EXERCISE BRIEF —
Apart from the pictures, every line below needs to be reproduced verbatim.

DATASET EXCERPTS —
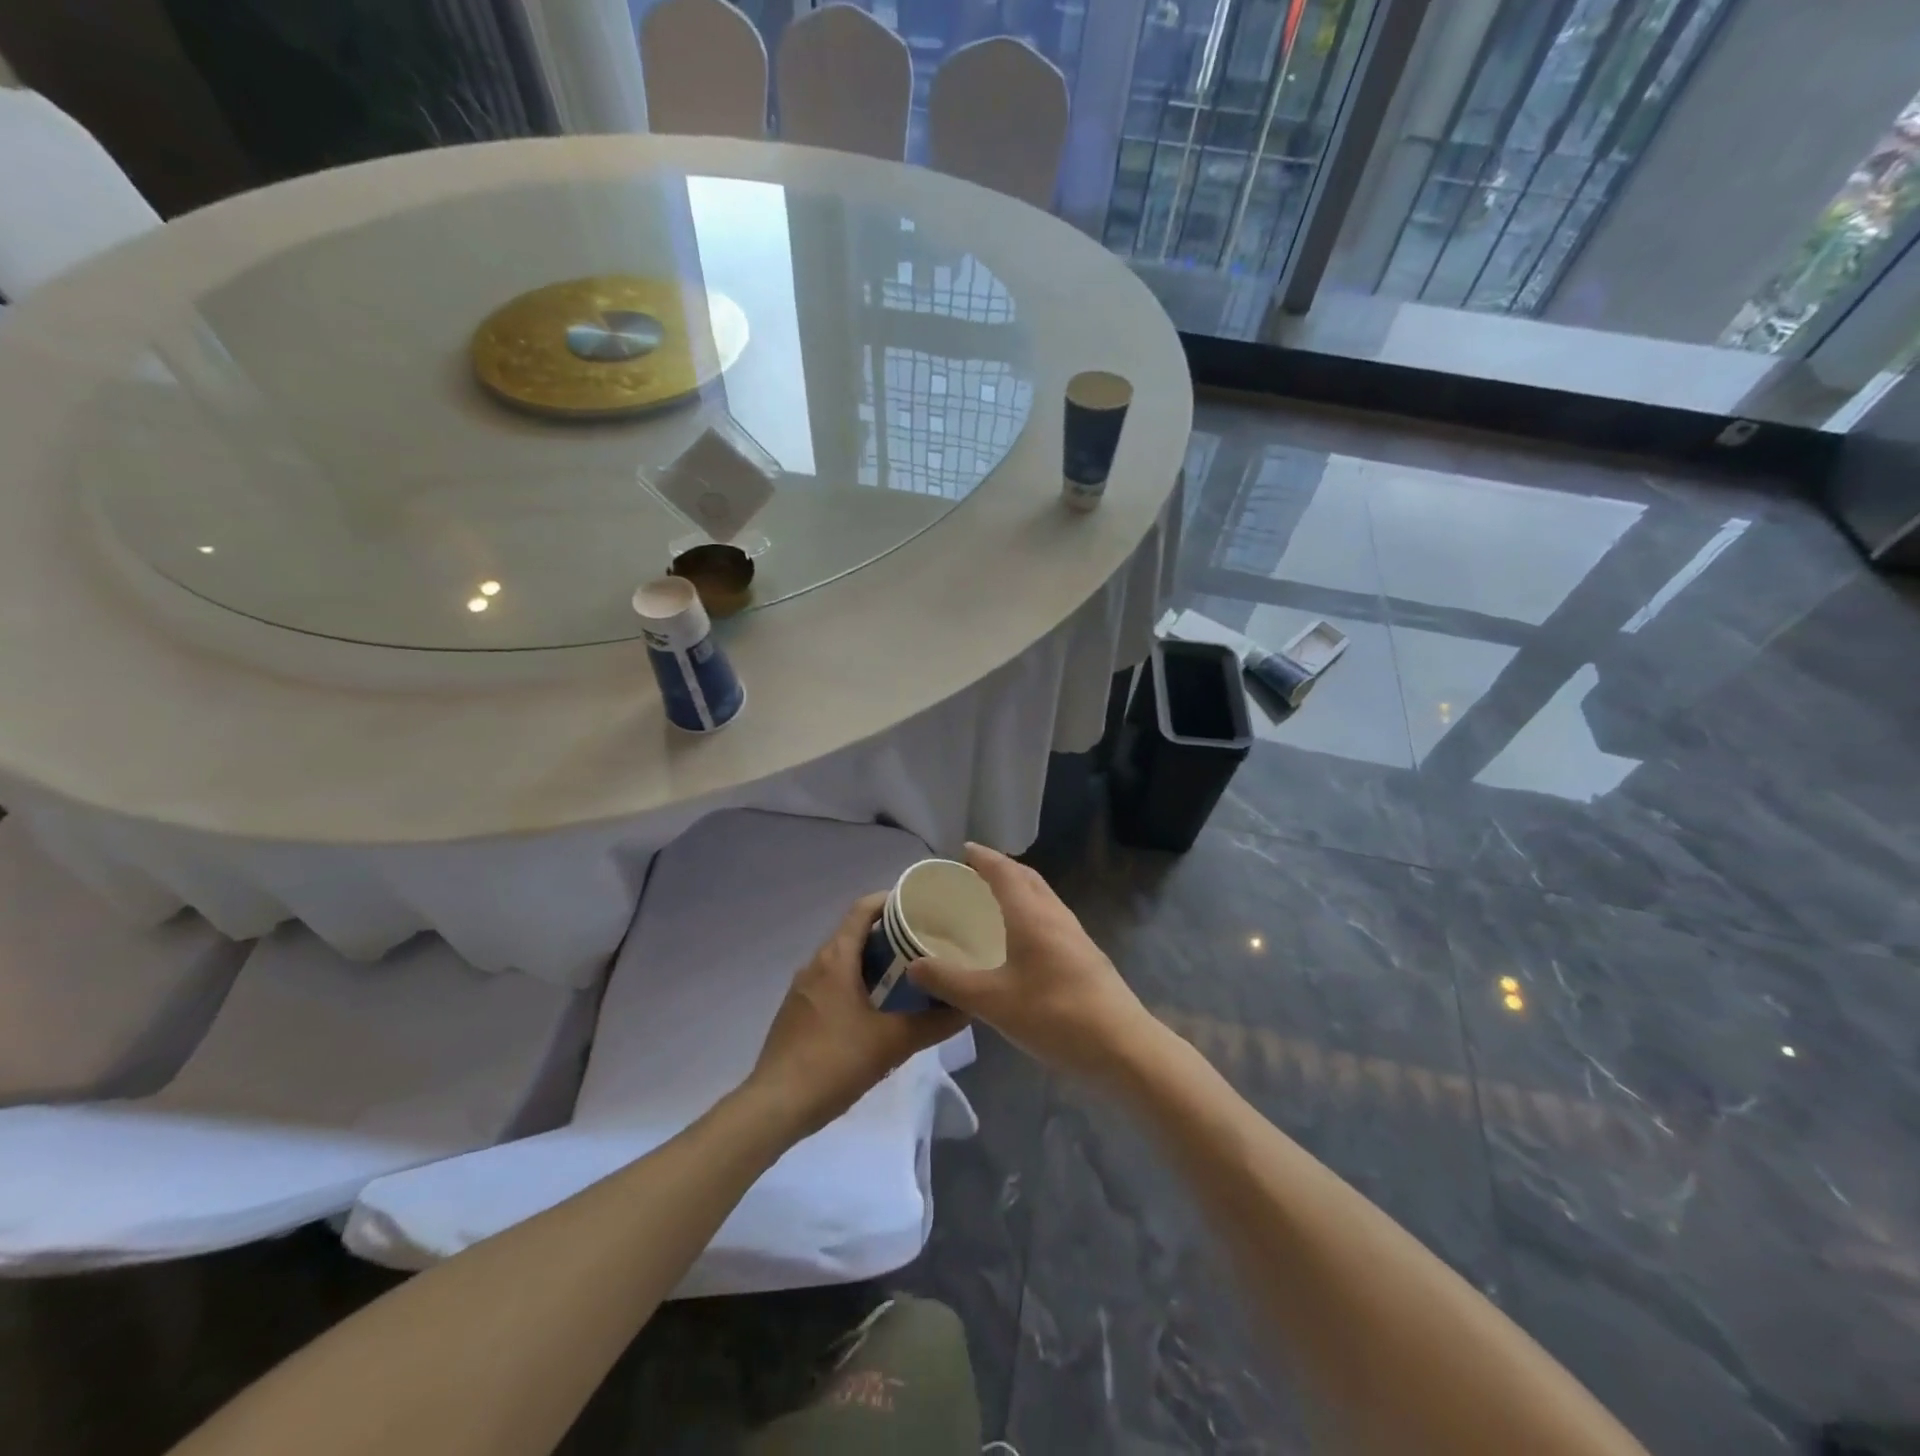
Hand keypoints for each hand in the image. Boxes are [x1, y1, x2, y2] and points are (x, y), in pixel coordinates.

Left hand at [746, 894, 968, 1140]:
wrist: (775, 1105)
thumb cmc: (834, 1062)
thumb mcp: (892, 1043)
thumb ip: (933, 1024)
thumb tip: (968, 1008)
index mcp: (836, 958)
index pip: (863, 909)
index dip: (891, 900)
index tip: (921, 905)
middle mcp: (816, 964)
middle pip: (855, 933)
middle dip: (890, 934)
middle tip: (926, 943)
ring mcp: (803, 988)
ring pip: (844, 960)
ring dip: (874, 961)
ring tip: (910, 973)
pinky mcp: (798, 1012)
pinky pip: (832, 982)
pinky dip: (857, 982)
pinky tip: (879, 1007)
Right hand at [905, 844, 1152, 1085]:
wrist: (1121, 1046)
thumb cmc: (1054, 1015)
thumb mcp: (992, 1002)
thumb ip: (950, 981)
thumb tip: (914, 964)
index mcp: (1031, 915)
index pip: (1004, 872)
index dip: (983, 858)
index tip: (963, 850)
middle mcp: (1055, 916)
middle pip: (1028, 878)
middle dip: (1001, 868)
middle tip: (974, 873)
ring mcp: (1075, 935)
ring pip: (1043, 898)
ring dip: (1019, 889)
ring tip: (994, 901)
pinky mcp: (1085, 956)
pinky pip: (1051, 918)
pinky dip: (1031, 912)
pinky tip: (1022, 940)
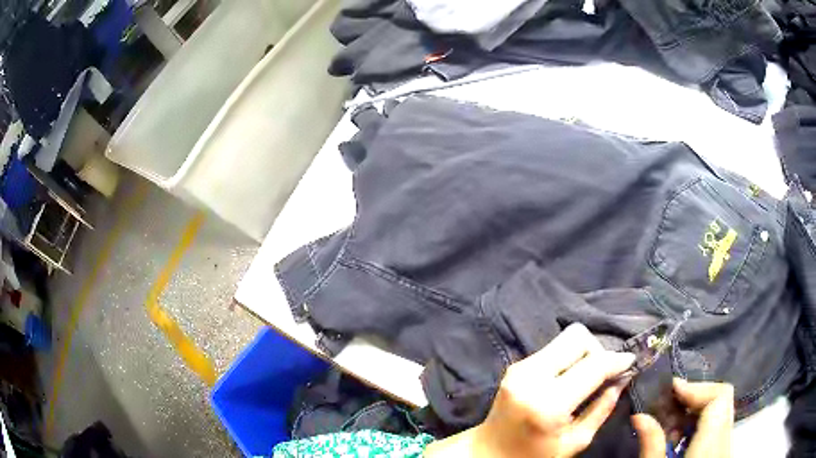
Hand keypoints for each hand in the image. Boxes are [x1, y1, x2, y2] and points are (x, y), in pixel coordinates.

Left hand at [425, 323, 635, 457]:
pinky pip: (552, 348)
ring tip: (585, 378)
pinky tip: (568, 379)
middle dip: (597, 351)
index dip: (617, 360)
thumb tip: (623, 377)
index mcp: (548, 403)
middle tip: (602, 374)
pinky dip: (567, 358)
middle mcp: (532, 377)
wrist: (490, 451)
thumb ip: (602, 407)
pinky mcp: (515, 365)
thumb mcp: (575, 441)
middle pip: (577, 336)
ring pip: (564, 338)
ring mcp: (520, 367)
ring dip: (582, 353)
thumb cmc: (534, 454)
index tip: (631, 361)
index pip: (593, 365)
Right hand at [632, 379, 733, 457]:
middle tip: (670, 404)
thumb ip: (651, 444)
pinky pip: (719, 427)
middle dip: (696, 398)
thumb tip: (639, 416)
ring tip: (672, 426)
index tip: (672, 389)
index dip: (697, 388)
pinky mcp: (722, 453)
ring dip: (697, 412)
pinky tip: (682, 442)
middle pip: (722, 400)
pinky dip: (701, 426)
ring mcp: (726, 445)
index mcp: (712, 442)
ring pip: (721, 413)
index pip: (719, 397)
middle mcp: (725, 438)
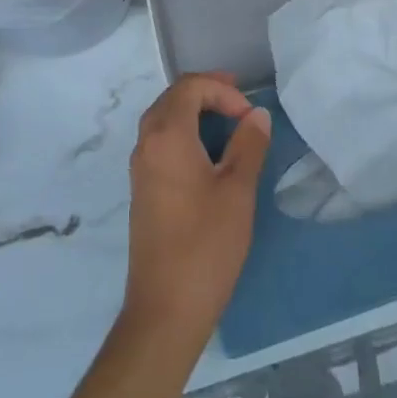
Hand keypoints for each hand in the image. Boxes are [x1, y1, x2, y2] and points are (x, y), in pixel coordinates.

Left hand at [121, 72, 270, 343]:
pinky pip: (159, 141)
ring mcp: (140, 167)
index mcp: (166, 135)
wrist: (165, 310)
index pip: (190, 87)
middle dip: (206, 92)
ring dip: (193, 111)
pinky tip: (206, 152)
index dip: (221, 89)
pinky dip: (182, 132)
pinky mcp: (141, 189)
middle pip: (172, 98)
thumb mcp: (237, 191)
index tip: (249, 112)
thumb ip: (248, 145)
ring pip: (163, 119)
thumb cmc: (205, 246)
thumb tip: (256, 115)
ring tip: (226, 121)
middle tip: (238, 100)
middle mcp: (146, 143)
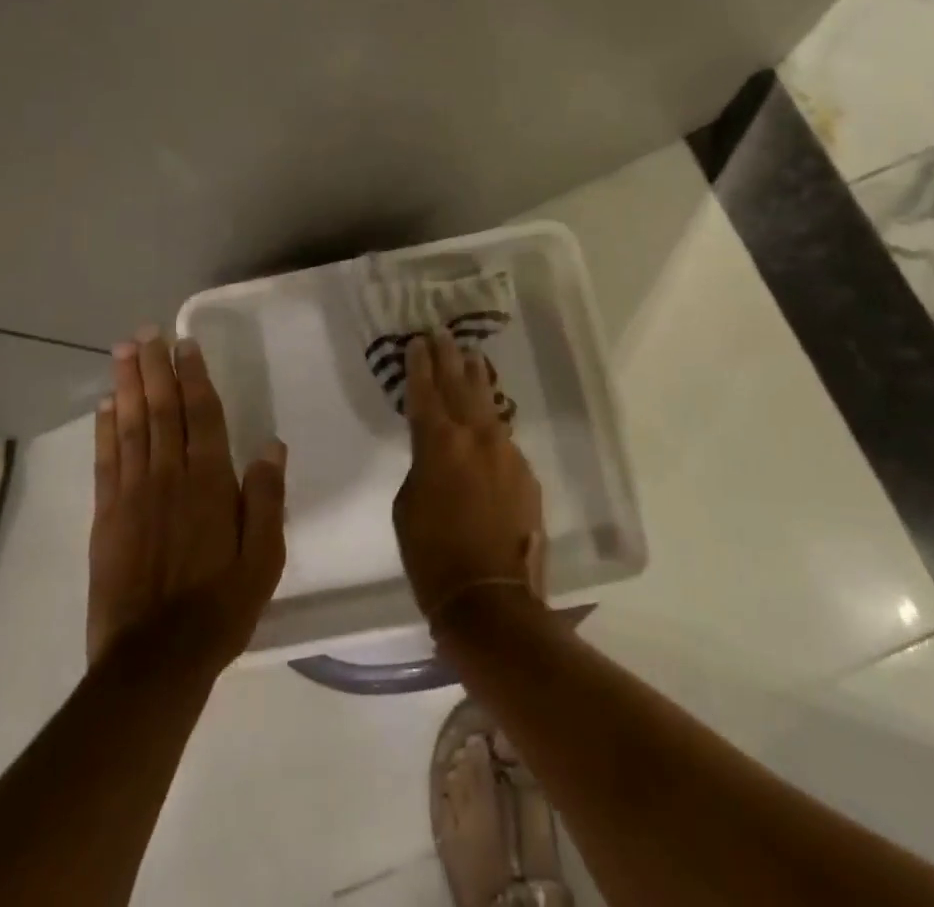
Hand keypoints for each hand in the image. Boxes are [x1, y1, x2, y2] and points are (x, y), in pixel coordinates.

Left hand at [87, 328, 287, 672]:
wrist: (154, 660)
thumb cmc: (219, 606)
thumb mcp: (264, 557)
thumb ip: (266, 498)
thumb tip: (272, 445)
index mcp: (210, 482)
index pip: (201, 414)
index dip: (193, 376)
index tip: (184, 344)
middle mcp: (169, 476)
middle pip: (161, 410)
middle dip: (153, 367)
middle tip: (145, 332)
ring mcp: (133, 494)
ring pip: (130, 426)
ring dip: (127, 385)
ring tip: (122, 351)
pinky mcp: (106, 516)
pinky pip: (105, 461)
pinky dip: (104, 429)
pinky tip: (104, 406)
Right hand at [393, 328, 545, 623]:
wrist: (491, 600)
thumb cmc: (433, 557)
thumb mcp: (407, 506)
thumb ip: (421, 466)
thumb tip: (436, 454)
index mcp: (438, 443)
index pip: (425, 391)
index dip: (419, 365)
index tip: (417, 342)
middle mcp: (475, 437)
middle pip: (460, 385)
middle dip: (449, 358)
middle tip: (442, 334)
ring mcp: (506, 452)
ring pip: (488, 405)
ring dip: (476, 380)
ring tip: (471, 357)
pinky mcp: (526, 473)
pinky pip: (503, 438)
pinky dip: (491, 423)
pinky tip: (488, 417)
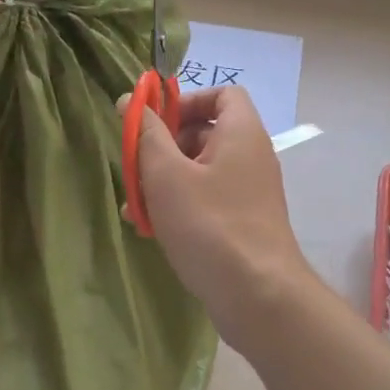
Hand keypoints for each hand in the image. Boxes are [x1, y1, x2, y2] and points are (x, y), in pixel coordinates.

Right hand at [120, 86, 313, 352]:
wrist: (259, 296)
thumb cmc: (210, 225)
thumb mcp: (166, 175)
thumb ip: (146, 134)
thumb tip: (130, 99)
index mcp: (241, 133)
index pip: (222, 93)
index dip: (187, 100)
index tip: (156, 123)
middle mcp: (251, 156)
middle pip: (206, 132)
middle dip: (165, 146)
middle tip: (137, 167)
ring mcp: (250, 192)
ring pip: (201, 171)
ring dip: (164, 181)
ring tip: (134, 205)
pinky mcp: (243, 222)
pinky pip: (208, 200)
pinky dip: (180, 206)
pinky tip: (150, 229)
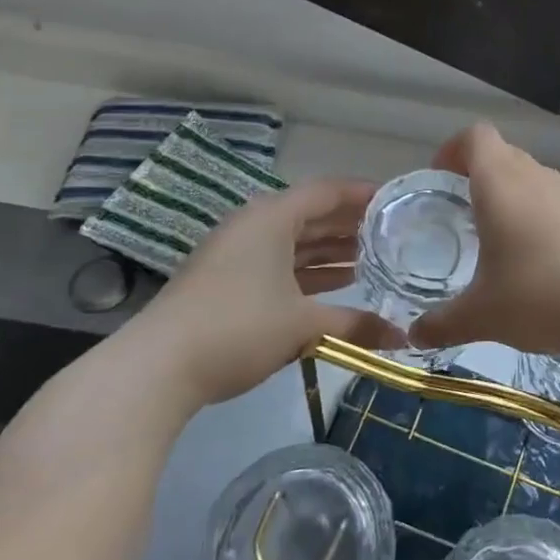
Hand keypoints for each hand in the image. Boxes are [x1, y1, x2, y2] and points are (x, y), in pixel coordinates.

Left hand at [126, 180, 396, 406]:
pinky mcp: (227, 280)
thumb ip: (355, 324)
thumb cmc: (238, 328)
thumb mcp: (302, 325)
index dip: (363, 194)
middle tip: (392, 233)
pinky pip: (279, 263)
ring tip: (372, 259)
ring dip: (330, 249)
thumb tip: (402, 339)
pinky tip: (335, 285)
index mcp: (272, 217)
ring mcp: (237, 253)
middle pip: (311, 214)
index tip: (396, 201)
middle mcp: (254, 225)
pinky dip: (308, 271)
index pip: (327, 191)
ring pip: (294, 241)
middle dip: (350, 224)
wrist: (157, 367)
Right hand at [409, 124, 559, 361]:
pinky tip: (542, 265)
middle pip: (503, 155)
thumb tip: (414, 335)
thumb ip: (442, 323)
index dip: (452, 150)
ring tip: (499, 244)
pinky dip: (541, 219)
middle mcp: (537, 177)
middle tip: (461, 214)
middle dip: (477, 177)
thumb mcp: (483, 316)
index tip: (438, 180)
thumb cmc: (543, 296)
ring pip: (532, 180)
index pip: (475, 136)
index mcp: (502, 183)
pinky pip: (557, 204)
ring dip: (512, 198)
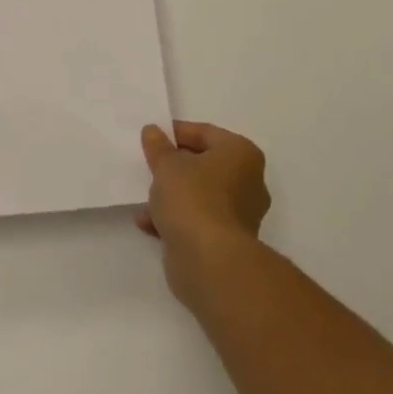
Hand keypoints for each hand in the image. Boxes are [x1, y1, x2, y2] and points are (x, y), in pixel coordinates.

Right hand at [137, 121, 271, 293]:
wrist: (210, 262)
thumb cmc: (193, 199)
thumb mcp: (167, 166)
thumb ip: (158, 147)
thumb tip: (153, 131)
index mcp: (241, 154)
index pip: (205, 133)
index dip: (176, 133)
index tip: (152, 138)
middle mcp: (247, 181)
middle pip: (204, 165)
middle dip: (174, 167)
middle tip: (149, 166)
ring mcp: (239, 214)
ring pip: (199, 195)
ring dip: (171, 195)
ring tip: (144, 198)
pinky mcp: (226, 242)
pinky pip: (197, 220)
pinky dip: (175, 219)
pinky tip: (148, 223)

RESPONSE FOR THIS EXERCISE —
Hand keypoints for each hand in the image. Boxes are [x1, y1, x2, y2] and points are (x, y), in pixel coordinates.

Left hand at [746, 894, 968, 1140]:
wrist: (775, 1105)
thumb cmc: (834, 1062)
thumb mcp: (892, 1043)
thumb ip: (933, 1024)
thumb tip: (968, 1008)
index mcp: (836, 958)
index pip: (863, 909)
index dip: (891, 900)
index tip: (921, 905)
middle mcp: (816, 964)
middle pip: (855, 933)
middle dip: (890, 934)
middle tip: (926, 943)
ring mcp: (803, 988)
ring pip: (844, 960)
ring dip: (874, 961)
ring tip: (910, 973)
pinky mcp: (798, 1012)
pinky pip: (832, 982)
pinky dip: (857, 982)
pinky tip: (879, 1007)
Right hand at [905, 844, 1152, 1085]:
wrist: (1121, 1046)
thumb cmc: (1054, 1015)
thumb mcp: (992, 1002)
thumb ip: (950, 981)
thumb tip: (914, 964)
index mcp: (1031, 915)
index pip: (1004, 872)
index dip: (983, 858)
index tip: (963, 850)
middle mcp: (1055, 916)
middle pip: (1028, 878)
middle dip: (1001, 868)
middle tip: (974, 873)
ring mcp: (1075, 935)
ring pip: (1043, 898)
ring dip: (1019, 889)
ring tip: (994, 901)
pinky mcp: (1085, 956)
pinky pip: (1051, 918)
pinky dip: (1031, 912)
pinky tip: (1022, 940)
Hand keypoints for each hand in the image. Boxes are [x1, y1, x2, y2] and points are (x, y), in pixel coordinates.

Left hand at [425, 323, 635, 457]:
pinky pip: (552, 348)
ring tip: (585, 378)
pinky tip: (568, 379)
middle dip: (597, 351)
index dip: (617, 360)
thumb tip: (623, 377)
index mcp: (548, 403)
middle tip: (602, 374)
pinky dip: (567, 358)
middle mcp: (532, 377)
wrist: (490, 451)
thumb ip: (602, 407)
pinky mcp: (515, 365)
thumb mcp: (575, 441)
middle pip: (577, 336)
ring pip: (564, 338)
ring mcp: (520, 367)
ring dip: (582, 353)
thumb cmc: (534, 454)
index tip: (631, 361)
index pip: (593, 365)
Right hand at [632, 379, 733, 457]:
middle tip: (670, 404)
thumb ip: (651, 444)
pinky pip: (719, 427)
middle dip: (696, 398)
thumb tip: (639, 416)
ring tip: (672, 426)
index tip: (672, 389)
index dip: (697, 388)
pinky mcp: (722, 453)
ring dip: (697, 412)
pinky tip: (682, 442)
middle pip: (722, 400)
pinky dip: (701, 426)
ring mcp: (726, 445)
index mcp: (712, 442)
ring pip: (721, 413)
index pip: (719, 397)
middle mcp: (725, 438)
Hand keypoints for each hand in the image. Boxes are [x1, y1, x2, y2] and points are (x, y), in pixel coordinates.

Left hand at [121, 72, 270, 343]:
pinky pip: (159, 141)
ring mcp: (140, 167)
index mcp: (166, 135)
wrist: (165, 310)
index pip: (190, 87)
middle dip: (206, 92)
ring dip: (193, 111)
pinky tip: (206, 152)
index dip: (221, 89)
pinky dip: (182, 132)
pinky mcp: (141, 189)
middle pip: (172, 98)
thumb mcp: (237, 191)
index tip: (249, 112)
thumb ip: (248, 145)
ring pip: (163, 119)
thumb cmc: (205, 246)
thumb tip: (256, 115)
ring tip: (226, 121)
middle tip: (238, 100)
middle mcp: (146, 143)
Hand keypoints for each hand in the image. Boxes are [x1, y1, x2, y2] and points are (x, y), in pixel coordinates.

Left hand at [87, 328, 287, 672]:
wrist: (154, 660)
thumb cmc: (219, 606)
thumb mcp: (264, 557)
thumb ip: (266, 498)
thumb tip: (272, 445)
index mcp: (210, 482)
index pip: (201, 414)
index dip: (193, 376)
index tip: (184, 344)
middle mcp: (169, 476)
middle pip: (161, 410)
middle dip: (153, 367)
middle tip: (145, 332)
ring mcp: (133, 494)
ring pip: (130, 426)
ring dip: (127, 385)
ring tip: (122, 351)
pinky mcp: (106, 516)
pinky pip: (105, 461)
pinky dip: (104, 429)
pinky tip: (104, 406)
Right hand at [393, 328, 545, 623]:
wrist: (491, 600)
thumb cmc: (433, 557)
thumb mcp: (407, 506)
thumb ip: (421, 466)
thumb tip: (436, 454)
index mcp: (438, 443)
index pip: (425, 391)
index dip: (419, 365)
index tip: (417, 342)
middle mcp: (475, 437)
middle pip: (460, 385)
middle dip: (449, 358)
middle tip: (442, 334)
ring mcp: (506, 452)
ring pip: (488, 405)
ring dip: (476, 380)
ring tip: (471, 357)
pinky mcp: (526, 473)
pinky pip: (503, 438)
pinky dip: (491, 423)
pinky tip: (488, 417)
Hand keypoints for each hand in the image. Boxes are [x1, y1, x2, y2] and points are (x, y), in pixel coordinates.

Right hand at [120, 86, 313, 352]:
wrist: (259, 296)
thumb cmc: (210, 225)
thumb mcp: (166, 175)
thumb ip: (146, 134)
thumb tip: (130, 99)
index mcp: (241, 133)
index pip: (222, 93)
index dip: (187, 100)
index tip: (156, 123)
middle mcp: (251, 156)
middle pip: (206, 132)
middle dip: (165, 146)
middle tip: (137, 167)
ring mcp: (250, 192)
ring pip: (201, 171)
ring dip: (164, 181)
ring tip: (134, 205)
pinky mcp: (243, 222)
pinky pip: (208, 200)
pinky dip: (180, 206)
pinky tip: (150, 229)
Hand keypoints for each hand in the image. Boxes are [x1, y1, x2, y2] and points are (x, y), in pixel coordinates.

Left hand at [126, 180, 396, 406]:
pinky mcp: (227, 280)
thumb ip: (355, 324)
thumb cmc: (238, 328)
thumb mcp: (302, 325)
index dip: (363, 194)
middle tip: (392, 233)
pinky pip: (279, 263)
ring tip: (372, 259)
ring dip: (330, 249)
thumb tip: (402, 339)
pinky tip: (335, 285)
index mcp: (272, 217)
ring mcp: (237, 253)
middle pip: (311, 214)
index tip: (396, 201)
middle mcp: (254, 225)
pinky dip: (308, 271)
index pip: (327, 191)
ring pip: (294, 241)
middle dip: (350, 224)
wrist: (157, 367)
Right hand at [409, 124, 559, 361]:
pinky tip: (542, 265)
middle pip: (503, 155)
thumb tip: (414, 335)
thumb ip: (442, 323)
index dip: (452, 150)
ring tip: (499, 244)
pinky dip: (541, 219)
middle mcp: (537, 177)
middle tip: (461, 214)
middle dip: (477, 177)
thumb mcp: (483, 316)
index tip: (438, 180)
thumb cmc: (543, 296)
ring pip: (532, 180)
index pip: (475, 136)
index mcp: (502, 183)
pinky pip: (557, 204)
ring dip: (512, 198)
Hand keypoints for each hand in the image. Boxes are [x1, y1, x2, y2] and points are (x, y), in pixel coordinates.

Right hand at [137, 121, 271, 293]:
wrist: (210, 262)
thumb cmc: (193, 199)
thumb mcp: (167, 166)
thumb ip: (158, 147)
thumb tip: (153, 131)
index mcp: (241, 154)
index pip: (205, 133)
index dip: (176, 133)
index tip: (152, 138)
middle mcp: (247, 181)
middle pip: (204, 165)
middle dip: (174, 167)
middle tip: (149, 166)
ring mcp: (239, 214)
ring pip: (199, 195)
ring dip: (171, 195)
ring tip: (144, 198)
pinky mcp: (226, 242)
pinky pip: (197, 220)
pinky dip: (175, 219)
pinky tip: (148, 223)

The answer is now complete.